A mobile vaccination unit will also be deployed to accelerate the process, the mayor said.

Broadway shut down in mid-March last year. At the time there were 31 musicals and plays open, including several that were set to open that week. In February, a new report from the New York State Comptroller's office showed the devastating toll that the shutdown had on Broadway, as well as the entire New York City creative sector.

READ MORE: New Report Details How NYC Arts Sector Has Been Devastated By The Pandemic

The mayor also announced today that the city plans to open COVID testing sites near theaters, and will set more detailed guidelines for handling crowds before and after shows. But he noted that actually opening Broadway theaters with these proposed safety measures still requires the approval of New York state.

"We will propose our own ideas to the state, but we need them to take action," he said. "To put together a Broadway show is a huge endeavor, so they need guidance now."

Under current state guidelines, theaters are now technically allowed to be open at 33% capacity, with a maximum of 150 people who've presented negative COVID-19 tests. But Broadway producers don't expect to return until sometime after Labor Day.

"Even if we got to 33%, we could not keep the show open for even a week," Charlotte St.
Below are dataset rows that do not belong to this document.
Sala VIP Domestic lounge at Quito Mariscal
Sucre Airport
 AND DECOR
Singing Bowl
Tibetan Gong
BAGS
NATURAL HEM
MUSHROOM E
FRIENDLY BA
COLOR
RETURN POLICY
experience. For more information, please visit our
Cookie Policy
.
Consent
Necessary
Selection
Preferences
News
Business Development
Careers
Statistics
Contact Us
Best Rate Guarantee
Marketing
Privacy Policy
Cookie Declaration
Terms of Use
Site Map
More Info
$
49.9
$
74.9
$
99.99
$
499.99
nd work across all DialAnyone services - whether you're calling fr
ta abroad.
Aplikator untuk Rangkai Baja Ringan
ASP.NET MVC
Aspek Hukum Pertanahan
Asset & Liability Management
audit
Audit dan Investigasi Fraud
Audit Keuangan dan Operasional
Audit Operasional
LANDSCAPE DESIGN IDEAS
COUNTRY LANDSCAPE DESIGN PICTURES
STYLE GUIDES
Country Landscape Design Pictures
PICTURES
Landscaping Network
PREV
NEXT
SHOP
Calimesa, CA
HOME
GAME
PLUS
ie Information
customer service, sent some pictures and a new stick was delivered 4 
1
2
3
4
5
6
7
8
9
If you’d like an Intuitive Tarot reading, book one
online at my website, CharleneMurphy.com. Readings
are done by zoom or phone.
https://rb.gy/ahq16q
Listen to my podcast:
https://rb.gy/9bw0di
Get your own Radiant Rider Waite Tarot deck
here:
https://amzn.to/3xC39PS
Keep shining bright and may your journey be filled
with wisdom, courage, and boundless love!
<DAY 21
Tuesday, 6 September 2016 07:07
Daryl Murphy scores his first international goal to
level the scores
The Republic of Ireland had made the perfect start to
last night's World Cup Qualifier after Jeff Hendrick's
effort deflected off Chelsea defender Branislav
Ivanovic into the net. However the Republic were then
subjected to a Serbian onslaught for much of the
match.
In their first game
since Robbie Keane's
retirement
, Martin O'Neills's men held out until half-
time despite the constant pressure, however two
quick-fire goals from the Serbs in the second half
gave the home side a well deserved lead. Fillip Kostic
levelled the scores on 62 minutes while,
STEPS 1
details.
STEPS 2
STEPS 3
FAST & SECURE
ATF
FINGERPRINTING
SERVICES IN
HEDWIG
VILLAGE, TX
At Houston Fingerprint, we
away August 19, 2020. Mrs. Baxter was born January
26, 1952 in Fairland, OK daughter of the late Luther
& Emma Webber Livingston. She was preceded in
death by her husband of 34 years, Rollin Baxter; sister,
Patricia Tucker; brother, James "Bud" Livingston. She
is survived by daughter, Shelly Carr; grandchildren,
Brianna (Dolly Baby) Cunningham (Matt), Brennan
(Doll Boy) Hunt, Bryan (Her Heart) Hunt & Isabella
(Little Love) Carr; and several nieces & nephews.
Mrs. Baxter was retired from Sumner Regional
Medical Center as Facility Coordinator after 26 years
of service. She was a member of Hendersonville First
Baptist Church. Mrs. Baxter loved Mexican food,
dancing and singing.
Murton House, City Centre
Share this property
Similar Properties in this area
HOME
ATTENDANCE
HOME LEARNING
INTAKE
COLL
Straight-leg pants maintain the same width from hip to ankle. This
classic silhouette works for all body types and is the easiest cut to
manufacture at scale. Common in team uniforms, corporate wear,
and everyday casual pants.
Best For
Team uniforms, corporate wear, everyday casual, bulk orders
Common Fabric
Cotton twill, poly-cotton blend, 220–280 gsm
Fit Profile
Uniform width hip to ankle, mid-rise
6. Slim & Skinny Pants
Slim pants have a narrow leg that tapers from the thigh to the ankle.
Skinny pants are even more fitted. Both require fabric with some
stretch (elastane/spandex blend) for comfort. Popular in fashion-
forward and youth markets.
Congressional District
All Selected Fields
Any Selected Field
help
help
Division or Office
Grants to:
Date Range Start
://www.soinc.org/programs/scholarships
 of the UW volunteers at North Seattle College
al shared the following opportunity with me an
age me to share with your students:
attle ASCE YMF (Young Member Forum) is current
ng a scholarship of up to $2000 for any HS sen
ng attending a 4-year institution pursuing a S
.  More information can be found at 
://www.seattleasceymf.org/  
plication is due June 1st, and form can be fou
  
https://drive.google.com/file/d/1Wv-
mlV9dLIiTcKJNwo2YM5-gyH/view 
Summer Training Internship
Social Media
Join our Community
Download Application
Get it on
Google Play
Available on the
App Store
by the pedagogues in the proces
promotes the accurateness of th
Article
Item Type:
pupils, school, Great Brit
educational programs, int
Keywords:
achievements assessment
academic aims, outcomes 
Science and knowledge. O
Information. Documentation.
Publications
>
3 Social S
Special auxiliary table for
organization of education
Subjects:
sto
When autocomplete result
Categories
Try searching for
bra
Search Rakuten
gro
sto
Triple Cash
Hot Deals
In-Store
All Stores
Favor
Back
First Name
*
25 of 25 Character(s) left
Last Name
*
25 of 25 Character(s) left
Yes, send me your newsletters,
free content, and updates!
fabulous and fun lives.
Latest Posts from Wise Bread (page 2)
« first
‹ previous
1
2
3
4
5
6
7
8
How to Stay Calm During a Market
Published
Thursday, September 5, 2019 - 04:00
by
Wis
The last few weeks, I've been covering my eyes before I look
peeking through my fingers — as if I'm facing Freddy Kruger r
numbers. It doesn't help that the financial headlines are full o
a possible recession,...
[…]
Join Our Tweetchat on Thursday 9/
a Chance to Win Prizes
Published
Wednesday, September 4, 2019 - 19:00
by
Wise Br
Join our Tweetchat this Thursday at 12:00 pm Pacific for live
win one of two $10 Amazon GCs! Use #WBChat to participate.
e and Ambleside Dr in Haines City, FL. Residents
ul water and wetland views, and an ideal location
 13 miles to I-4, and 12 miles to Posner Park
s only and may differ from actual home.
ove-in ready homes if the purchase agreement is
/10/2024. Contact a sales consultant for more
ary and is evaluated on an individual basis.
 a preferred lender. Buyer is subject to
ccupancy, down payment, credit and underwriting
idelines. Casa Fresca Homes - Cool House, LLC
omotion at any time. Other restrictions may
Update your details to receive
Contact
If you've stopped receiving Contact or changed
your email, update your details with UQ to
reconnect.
Martin, the president of the Broadway League, told Gothamist. "The financial model for Broadway does not allow it."

READ MORE: This Is What Broadway Looked Like When It Went Dark

To allow shows to at least prepare for reopening — a process that includes everything from rehearsals and costume fittings to marketing campaigns and ticket promotions — access to vaccines is seen as a crucial first step.

"New York is on its way back, but it will not completely arrive until Broadway and all theatre across the city returns," said Tony-winning actor Andre DeSheilds. "We want everyone to experience the ecstasy of a Broadway show."